● Document excerpt:

Start of Block

Personal information
- Born: November 6, 1977 (age 48) Evanston, Illinois
- Nationality: American / Italian
- Listed height: 6 ft 8 in (2.03 m)
- Listed weight: 216 lb (98 kg)

Career information
- High school: Evanston Township (Evanston, Illinois)
- College: Princeton (1996–2000)
- NBA draft: 2000: undrafted
- Playing career: 2000–2015
- Position: Center

Career history
- 2000–2001: Trenton Shooting Stars
- 2001–2004: Aurora Jesi
- 2004–2008: Basket Napoli
- 2008–2012: Olimpia Milano
- 2012–2013: Virtus Bologna
- 2013–2015: Aurora Jesi

= Mason Rocca =

American basketball player (born 1977)

Richard Mason Rocca (born November 6, 1977) is an American born Italian retired professional basketball player who played for the Italian National Basketball Team.

Born in Evanston, Illinois, his father is of Italian descent. He stands 203 cm tall, weighs 98 kg, and he plays as a forward-center.

==Club career==
Rocca played collegiately at Princeton University while achieving a degree in engineering. Following his college career in 2000, he played basketball for the Trenton Shooting Stars, of the International Basketball League.

In 2001, he moved to Europe joining Aurora Jesi of the Italian LegADue. Rocca's skills developed through hard work during this span and in 2004 he moved to Naples.

In the following three years, he became an integral part of the team and an idol of the local supporters. In 2006, he was a member of the Italian Cup Championship Napoli squad that reached the Playoff semifinal (lost against Fortitudo Bologna).

In 2007, his team participated in the Euroleague and lost in the Italian Supercup match against Benetton Treviso.

In 2008, he joined Armani Jeans Milano where he helped the team make it to the second round (round of 16) in the Euroleague, and to the semi-finals of the Italian Lega A where they lost to Siena. He continued in 2009 to play with Armani Jeans Milano.

On July 23, 2012, Rocca signed with Virtus Bologna. In July 2013, he returned to his former club Aurora Basket Jesi.

End of Block

● Required work:
**a)** Which clubs appear under "Career history" in the Mason Rocca profile? Name each club once.
**b)** In the Mason Rocca profile, which team beat his club in the 2007 Italian Supercup match?
**c)** Does the Mason Rocca profile support each statement below? For each, answer yes or no and quote the words that decide it.
(i) Rocca earned an engineering degree while playing at Princeton.
(ii) Rocca was selected in the 2000 NBA draft.
(iii) Rocca signed with Virtus Bologna in July 2013.

● Data extracts:
Start of Block

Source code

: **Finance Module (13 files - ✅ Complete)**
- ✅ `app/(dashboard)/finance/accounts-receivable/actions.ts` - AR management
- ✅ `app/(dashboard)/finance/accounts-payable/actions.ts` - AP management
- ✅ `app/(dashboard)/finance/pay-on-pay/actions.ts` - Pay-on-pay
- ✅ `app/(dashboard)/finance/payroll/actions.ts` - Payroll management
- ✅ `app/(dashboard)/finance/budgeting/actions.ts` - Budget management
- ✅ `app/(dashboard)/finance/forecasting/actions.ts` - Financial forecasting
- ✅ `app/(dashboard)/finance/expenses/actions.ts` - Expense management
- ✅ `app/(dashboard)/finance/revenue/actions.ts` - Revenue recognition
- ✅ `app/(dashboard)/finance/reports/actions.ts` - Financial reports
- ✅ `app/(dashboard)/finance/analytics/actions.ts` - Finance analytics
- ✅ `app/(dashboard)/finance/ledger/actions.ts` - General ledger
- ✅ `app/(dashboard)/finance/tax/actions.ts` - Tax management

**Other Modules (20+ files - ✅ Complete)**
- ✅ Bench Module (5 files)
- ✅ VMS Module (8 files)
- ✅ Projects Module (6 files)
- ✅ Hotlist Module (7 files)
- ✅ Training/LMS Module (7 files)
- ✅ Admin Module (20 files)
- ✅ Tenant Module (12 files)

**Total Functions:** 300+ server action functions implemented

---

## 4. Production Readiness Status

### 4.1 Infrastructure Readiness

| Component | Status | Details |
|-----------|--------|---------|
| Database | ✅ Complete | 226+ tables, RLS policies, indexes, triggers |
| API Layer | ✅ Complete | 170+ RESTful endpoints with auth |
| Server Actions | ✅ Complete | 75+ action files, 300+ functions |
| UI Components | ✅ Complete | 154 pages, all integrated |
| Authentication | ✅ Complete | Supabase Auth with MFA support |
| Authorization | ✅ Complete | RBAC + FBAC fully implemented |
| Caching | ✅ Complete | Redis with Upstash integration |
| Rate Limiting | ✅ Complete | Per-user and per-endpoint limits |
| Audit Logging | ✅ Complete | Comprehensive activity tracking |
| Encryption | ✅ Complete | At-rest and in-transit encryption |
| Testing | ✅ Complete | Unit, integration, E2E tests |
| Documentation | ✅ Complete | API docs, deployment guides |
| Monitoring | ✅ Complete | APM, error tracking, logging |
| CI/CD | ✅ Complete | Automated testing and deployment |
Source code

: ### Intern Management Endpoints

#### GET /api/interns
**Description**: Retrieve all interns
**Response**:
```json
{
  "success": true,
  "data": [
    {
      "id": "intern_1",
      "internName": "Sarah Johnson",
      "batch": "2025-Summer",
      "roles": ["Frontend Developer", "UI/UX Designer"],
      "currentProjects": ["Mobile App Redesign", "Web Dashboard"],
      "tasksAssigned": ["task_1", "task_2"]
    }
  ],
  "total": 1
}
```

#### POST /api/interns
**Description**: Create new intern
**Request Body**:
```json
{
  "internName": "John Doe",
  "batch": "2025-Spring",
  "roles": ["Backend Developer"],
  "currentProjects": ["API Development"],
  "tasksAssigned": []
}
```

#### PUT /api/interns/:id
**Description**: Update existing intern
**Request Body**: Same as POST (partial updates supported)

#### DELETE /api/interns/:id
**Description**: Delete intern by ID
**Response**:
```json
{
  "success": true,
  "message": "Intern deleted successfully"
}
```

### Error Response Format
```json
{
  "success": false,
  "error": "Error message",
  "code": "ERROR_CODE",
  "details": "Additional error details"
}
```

End of Block

● Results in order:
**a)** Trenton Shooting Stars, Aurora Jesi, Basket Napoli, Olimpia Milano, Virtus Bologna

**b)** Benetton Treviso

**c)**
(i) Yes: "Rocca played collegiately at Princeton University while achieving a degree in engineering."
(ii) No: "NBA draft: 2000: undrafted"
(iii) No: "On July 23, 2012, Rocca signed with Virtus Bologna."